Ireland delivered a towering offensive display on England's put in at lineout time.

And this is where the game was won. Last year, Ireland sensed that they could profit from what was perceived as opportunity or possibility room or at the very least a smidgen of space outside the outside centre. As it transpired, not even Frodo Baggins could have squeezed through any one of the gaps.

This time Ireland cut their cloth. Reality dictated that England would have to play in their 22. O'Gara, despite a sometimes erratic service from his under pressure partner, masterfully turned England and most of this game with a series of line-outs on England's 22.

Paul O'Connell nicked the first ball thrown to Steve Borthwick in the second minute and this theme continued throughout the game.

It was dustbin day at lineout time for England. Matt Dawson got aerial rubbish all day and if he wasn't fielding ricochet ball, he didn't get anything at all as O'Connell ate Borthwick whole and live.

That pattern was very much the story of the game, England struggling to win primary ball and Paul Grayson putting it back in ? 10 or 15 metres further than the previous line-out. Steve Thompson also had a shocker ? his mind was elsewhere. Too much champagne since November. His darts were more Dom McGlinchy than Dom Perignon.

Even when England won some directable ball, it took them so long to settle and get their maul into a position to generate forward momentum. They also had to seriously second guess what to do on Ireland's throw-in. Ireland showed great application and common sense in moving the jumpers around to a point of weakness down the England line.
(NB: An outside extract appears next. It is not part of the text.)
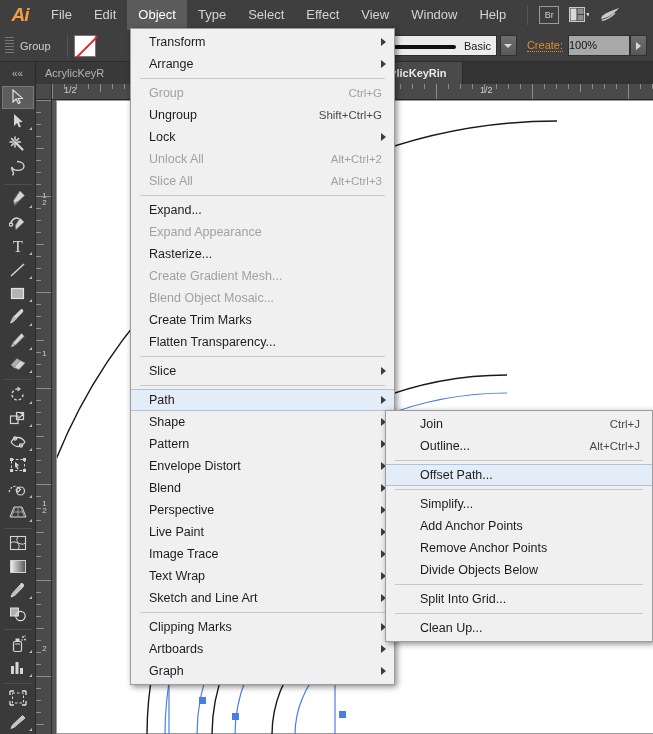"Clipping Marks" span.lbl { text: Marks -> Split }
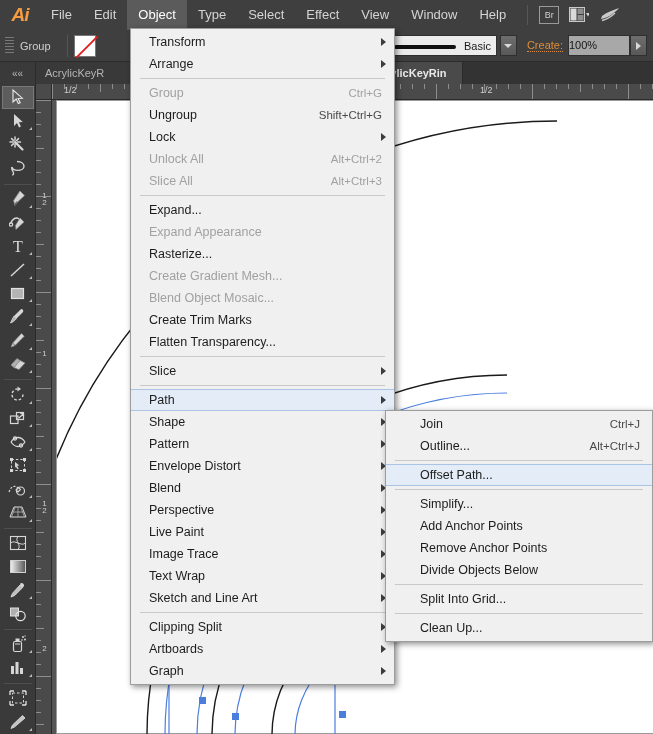"Compound Path" div.mi { html: none -> <div> <span>Compound Path</span> <span></span> </div> }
England were in a quandary. They knew how good Ireland's maul was.

What would they do ? would they let them have the ball and try to stop the maul at infancy or would they do battle in the sky? They guessed wrong on every occasion and when they eventually figured Ireland's line-out policy out, Ireland changed again and threw long to Simon Easterby. This utterly flummoxed them.

Ireland were utterly comfortable at scrum time. They got a few sloppy deliveries when they lost concentration but they generally did as they pleased. Ireland's back row were the winning of the game.

Easterby was colossal in everything he did and Anthony Foley was not too far behind him. Keith Gleeson had a field day on the ground where Ireland pilfered seven or eight balls against the carrier.

Joe Worsley was completely out of his league and England needed to introduce Neil Back from 30 minutes to go to guarantee continuity.

Incredibly, Woodward chose to send on the 6'6" Sale second row Chris Jones.

Ireland easily withheld most of England's best efforts. Though England remained patient, a knockon from poor delivery or a poorly chosen chip was the best they had to show.

Everytime Ireland beat England the common denominator is that England played badly and Ireland play above themselves. It can be justified that England were not let play. I think the truth is that this match is a real balance sheet of the state of each team. England will struggle to recover. As for Ireland, those dog-eared, beer stained, faded photographs of the 1985 team can be put further back down the wall and replaced by the Triple Crown champions of 2004. Ireland, take a bow!

PS: I think we owe Mr Paul Honiss a couple of gallons of Guinness.